1. Facebook harus meningkatkan kepercayaan penggunanya melalui peningkatan
perlindungan data pribadi sehingga tidak mudah disalahgunakan secara ilegal.

2. Pemerintah harus menyikapi kasus tersebut secara tegas sehingga tidak terjadi lagi
masalah penyalahgunaan data pengguna di media sosial.
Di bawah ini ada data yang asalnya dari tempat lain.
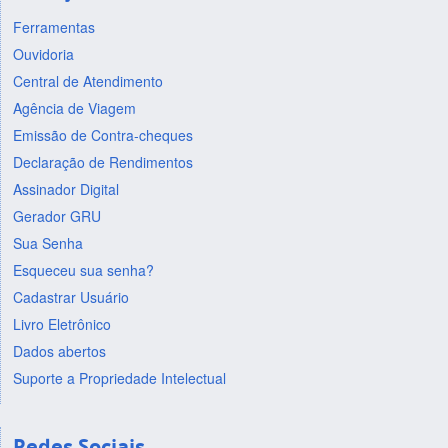
Ferramentas
Ouvidoria
Central de Atendimento
Agência de Viagem
Emissão de Contra-cheques
Declaração de Rendimentos
Assinador Digital
Gerador GRU
Sua Senha
Esqueceu sua senha?
Cadastrar Usuário
Livro Eletrônico
Dados abertos
Suporte a Propriedade Intelectual
Redes Sociais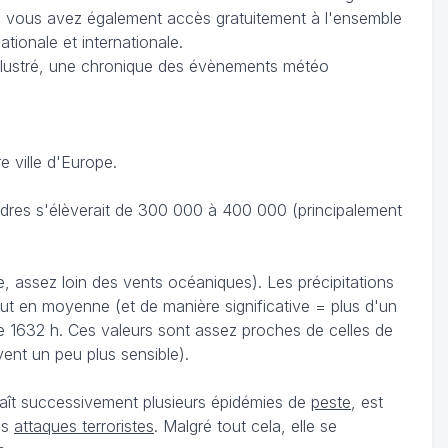
, vous avez également accès gratuitement à l'ensemble
ationale et internationale.
llustré, une chronique des évènements météo
 ville d'Europe.
ondres s'élèverait de 300 000 à 400 000 (principalement
, assez loin des vents océaniques). Les précipitations
leut en moyenne (et de manière significative = plus d'un
e 1632 h. Ces valeurs sont assez proches de celles de
vent un peu plus sensible).
naît successivement plusieurs épidémies de
peste
, est
es
attaques terroristes
. Malgré tout cela, elle se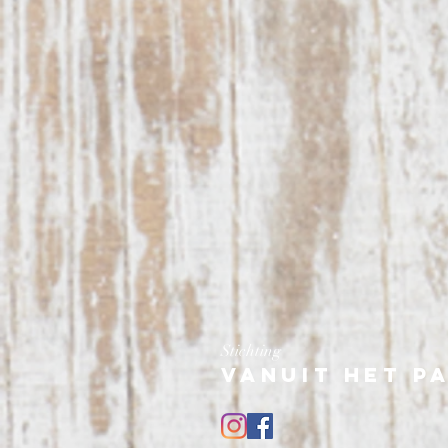
Stichting
Vanuit het p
Serta pemerintah perlu
mengadakan perjanjian bilateral mengenai informasi dan transaksi elektronik, dengan
negara asal dari situs yang banyak diakses oleh masyarakat Indonesia, khususnya media
sosial seperti facebook.

3. Masyarakat harus lebih memperhatikan tingkat keamanan pada akun pribadinya dengan
menggunakan secara baik item-item dalam mengatasi tindakan pelanggaran privasi dalam
facebook.

Daftar Pustaka

Altman, I. (1975). Environtment and Social Behaviour: Privacy, Personal Space, Territory, and
Crowding. Belmont, CA: Wadsworth Publishing.

Anonim. (2017, Februari 6). Hak Privasi dan Kontroversi Penyadapan. Retrieved from
Viva.co.id: http://nasional.news.viva.co.id/

Daniel J. Solove. (2006). A Brief History of Information Privacy Law in Proskauer On Privacy.
PLI.

Mahar, M. I. (2018, April 16). Pemerintah Wajib Lindung Privasi Warga Negara. Retrieved
from Kompas Politik & Hukum: www.kompas.com

Lee, M. & Johnson, C. (2007). Prinsip-prinsip periklanan dalam perspektif global. Jakarta,
Indonesia: Kencana.

Sebayang, R. (2018, Maret 28). Pelanggaran Privasi, Pengguna Kembali Tuntut Facebook.
Retrieved from CNBC Indonesia: www.cnbcindonesia.com

Petronio, S. (2002). Boundaries of Privacy: Dialectics of Disclosure. USA: State University of


New York

Prabowo, Hendro. (1998). Pengantar Psikologi Lingkungan. Jakarta: Gunadarma


Pojok Teori, Jurnal Komunikasi, CPM oleh Antar Venus

Westin, A. (1967). Privacy and freedom. New York: Atheneum

West, Richard. & Turner, Lynn.H. (2008) Pengantar teori komunikasi : Analisi dan Aplikasi.